*Work required*:
Write out every line of text in the material below word for word, without the pictures.

- - - -

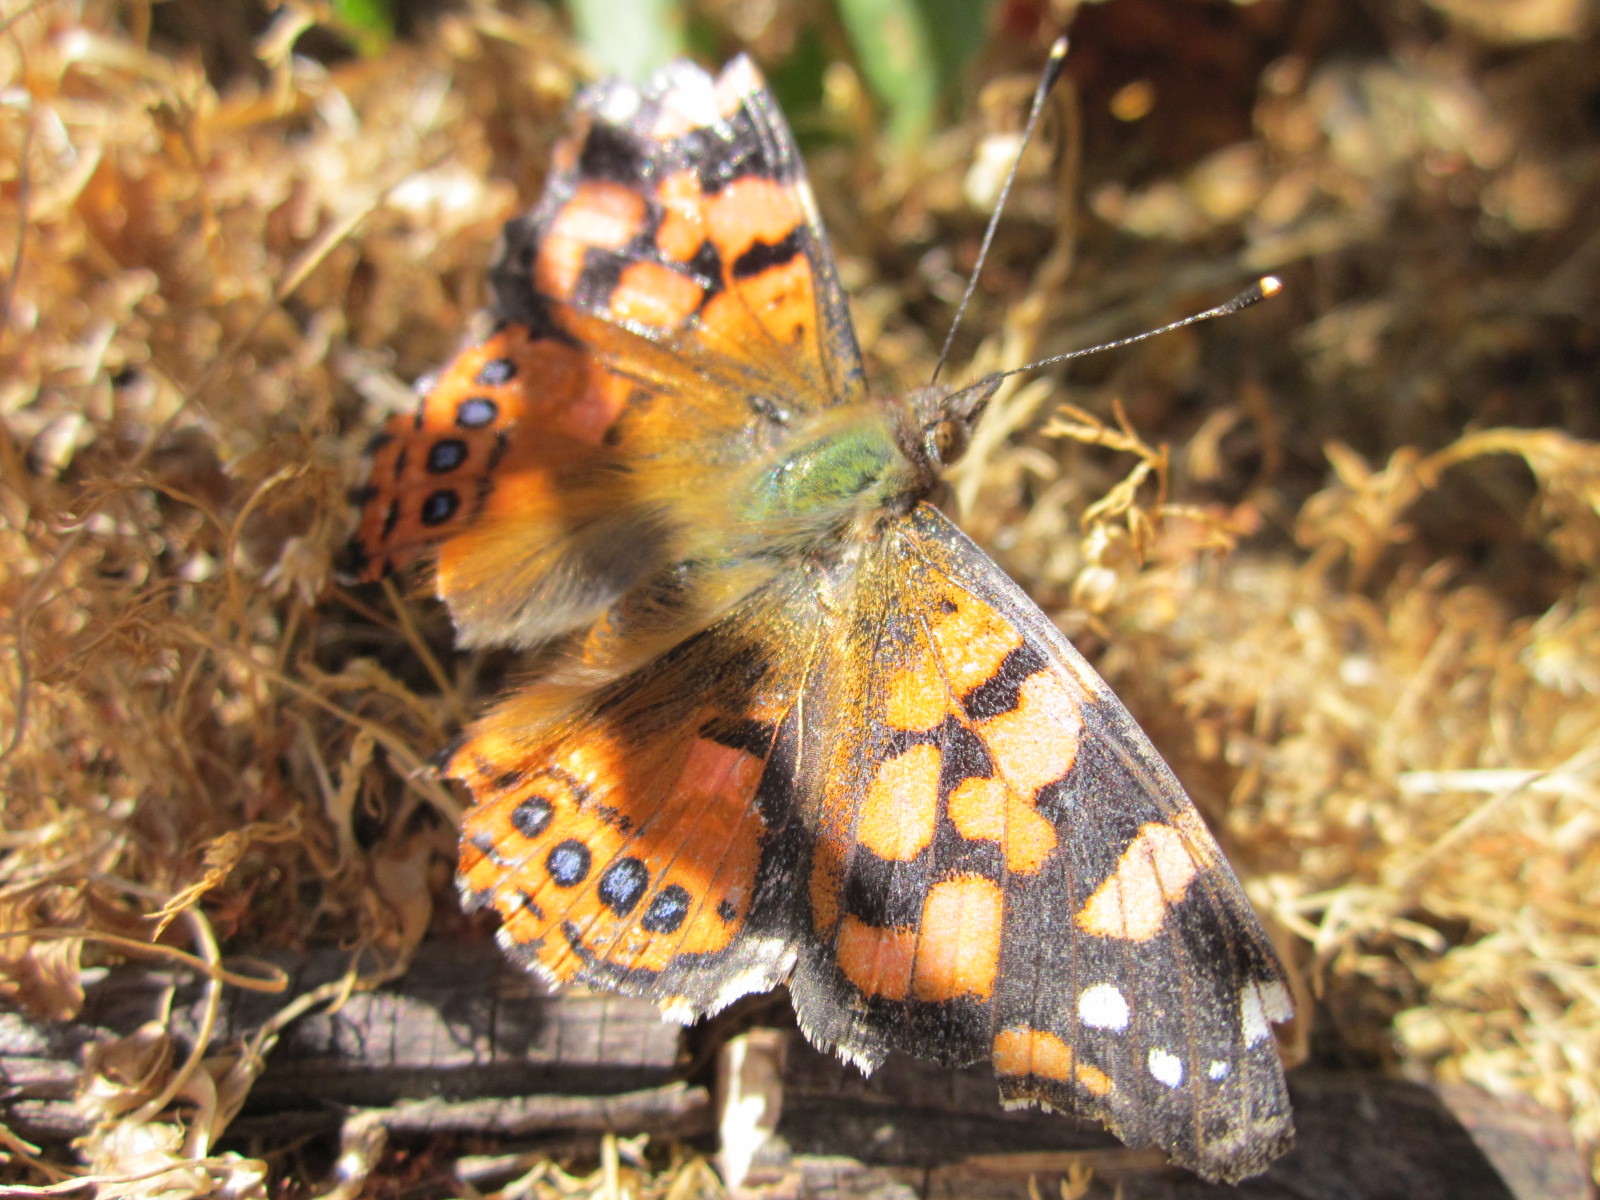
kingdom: Animalia
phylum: Arthropoda
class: Insecta
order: Lepidoptera
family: Nymphalidae
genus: Vanessa
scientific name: Vanessa carye
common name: Subtropical lady
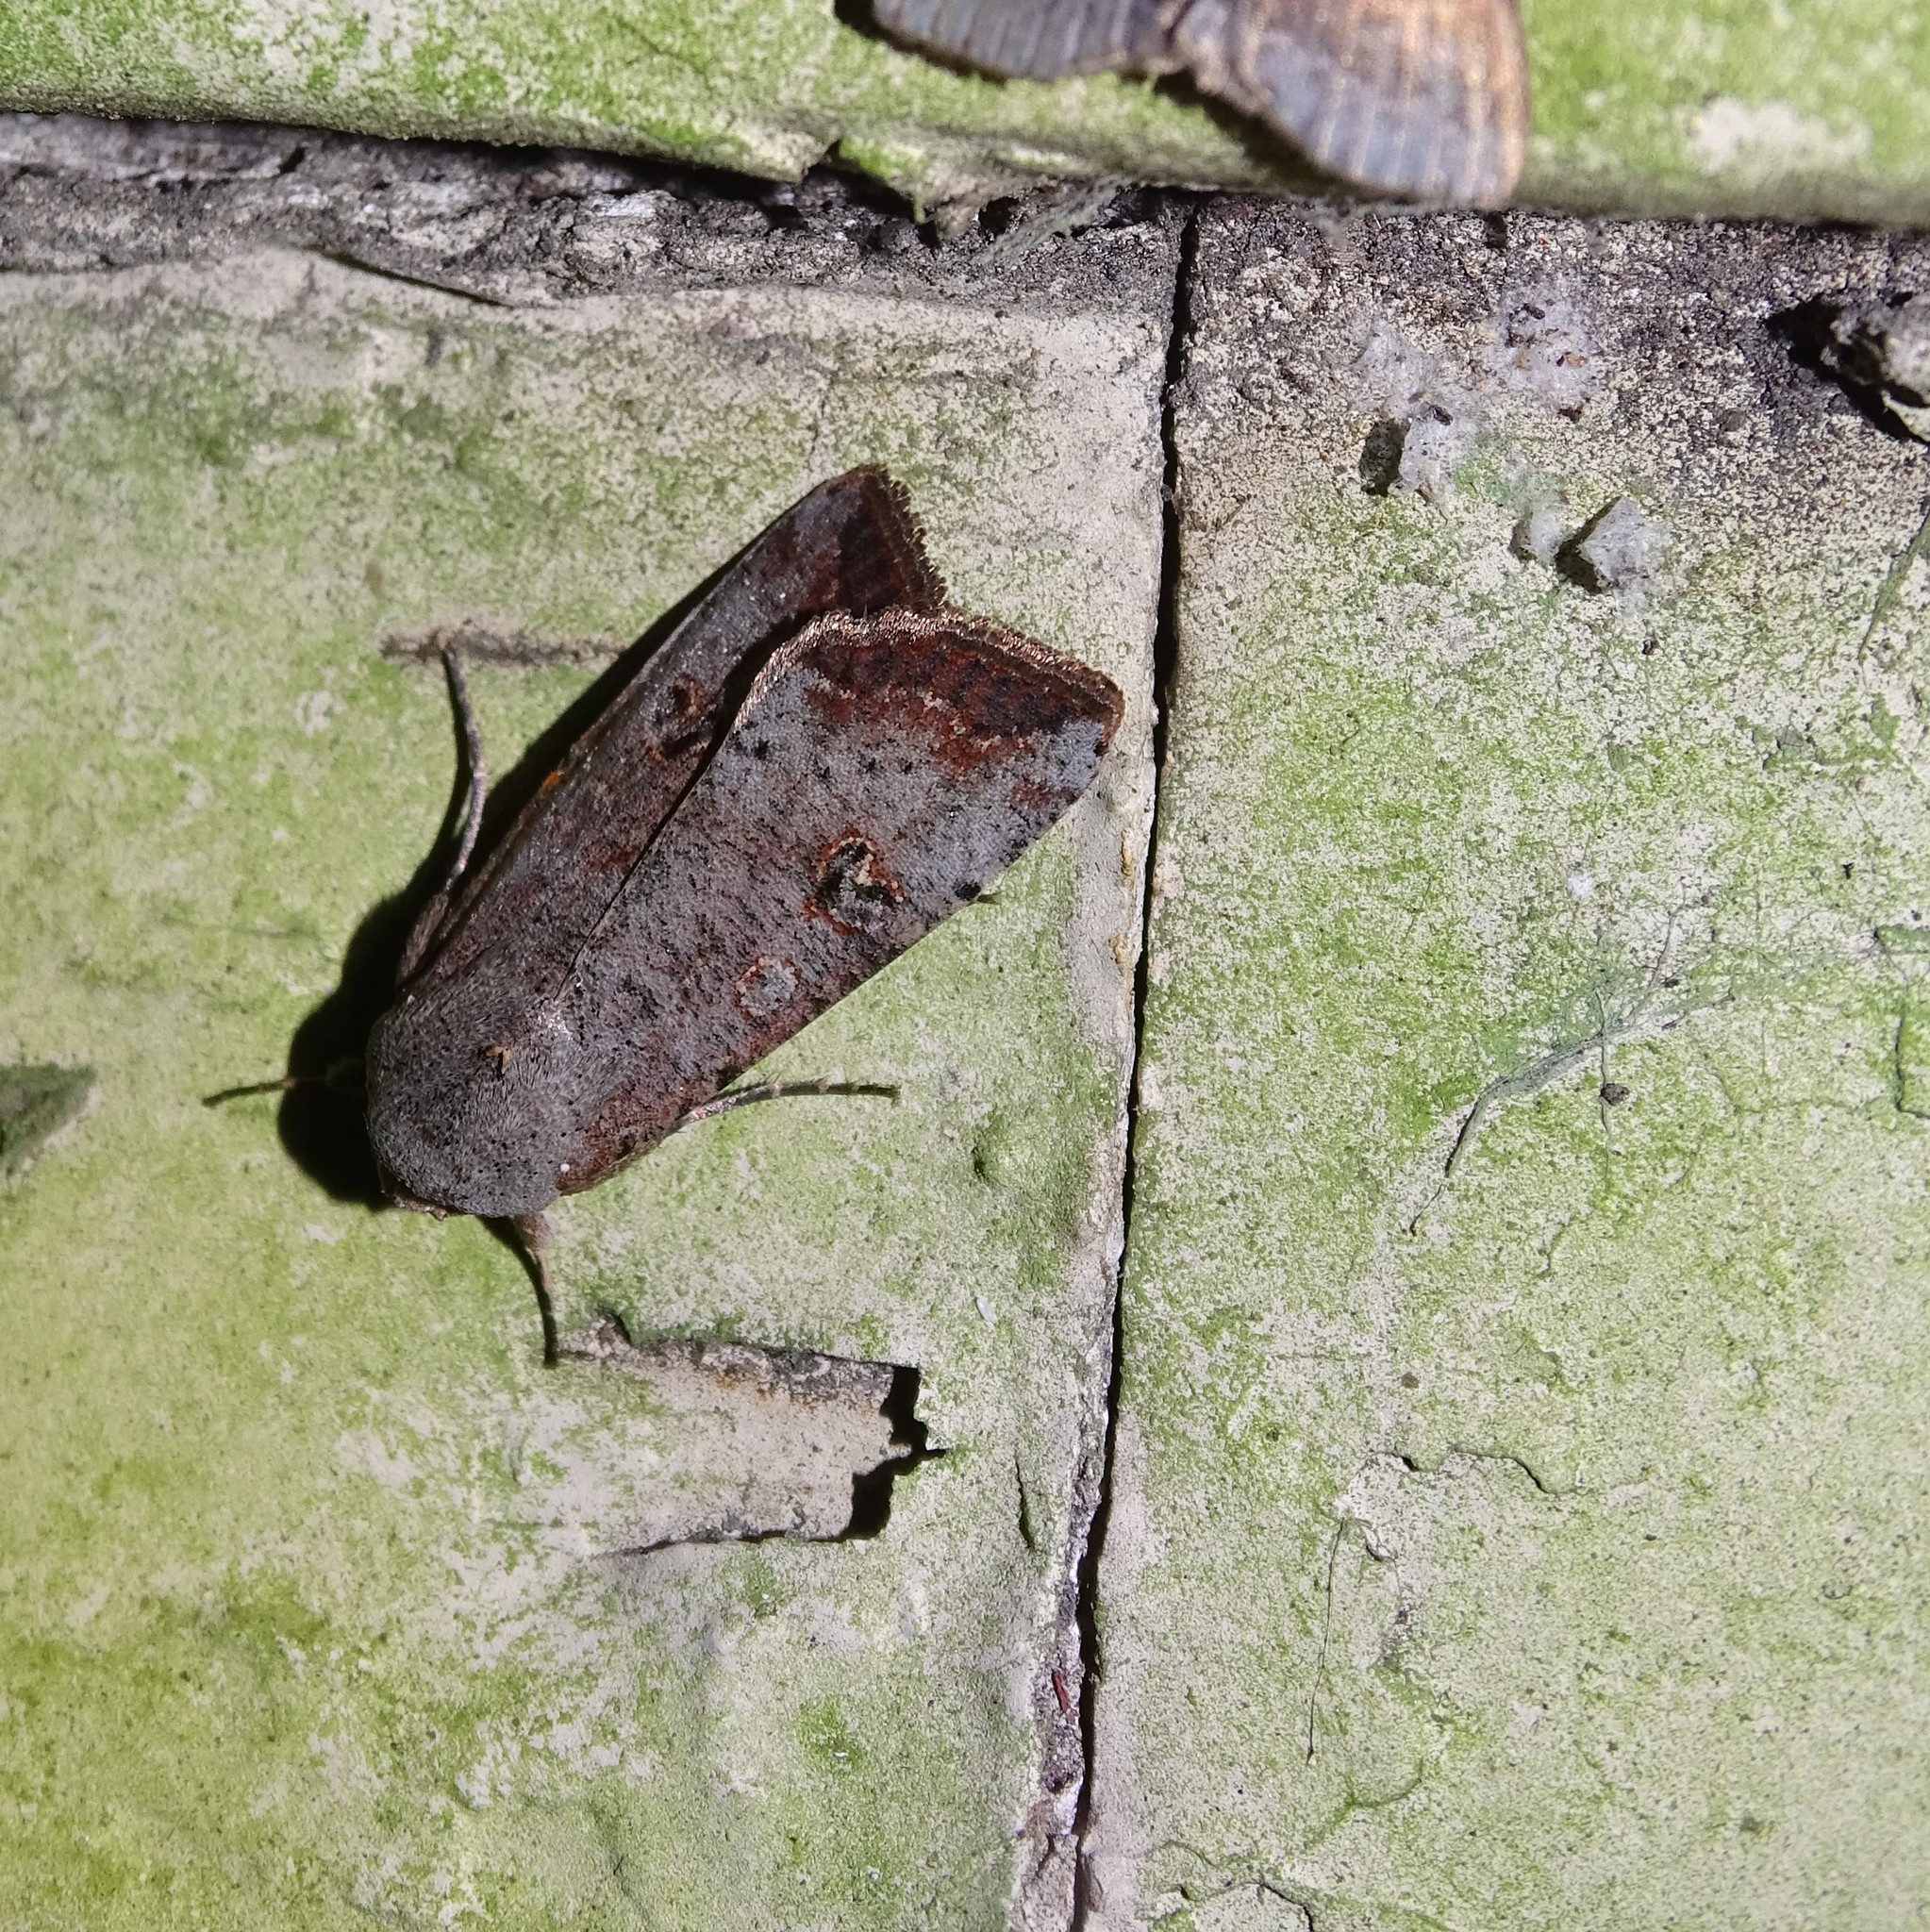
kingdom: Animalia
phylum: Arthropoda
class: Insecta
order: Lepidoptera
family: Noctuidae
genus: Anicla
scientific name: Anicla infecta
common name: Green cutworm
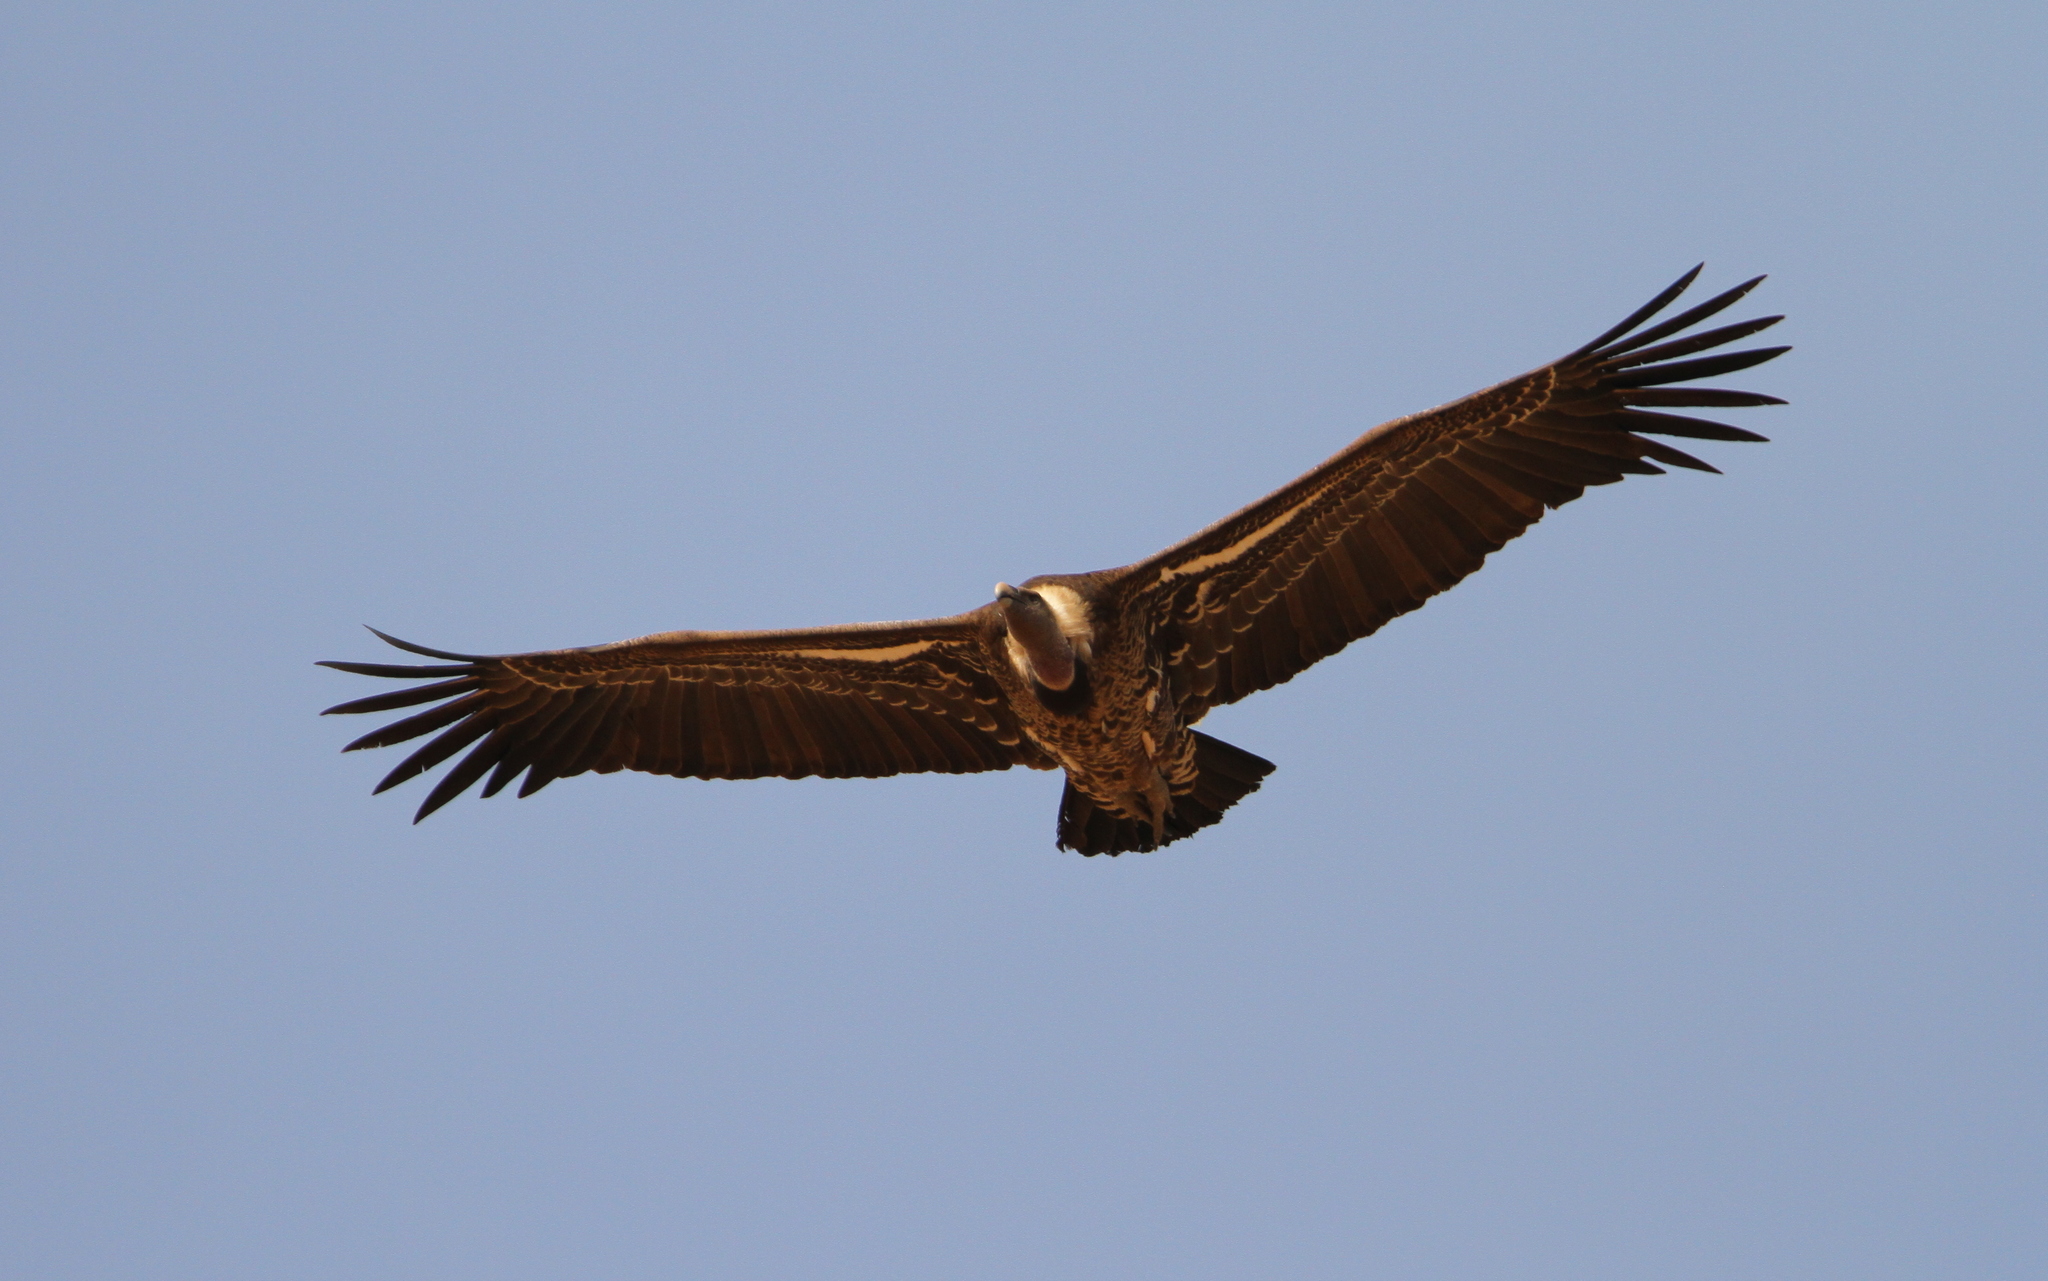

- - - -

*Completed exercise*:
kingdom: Animalia
phylum: Arthropoda
class: Insecta
order: Lepidoptera
family: Nymphalidae
genus: Vanessa
scientific name: Vanessa carye
common name: Subtropical lady
kingdom: Animalia
phylum: Arthropoda
class: Insecta
order: Lepidoptera
family: Noctuidae
genus: Anicla
scientific name: Anicla infecta
common name: Green cutworm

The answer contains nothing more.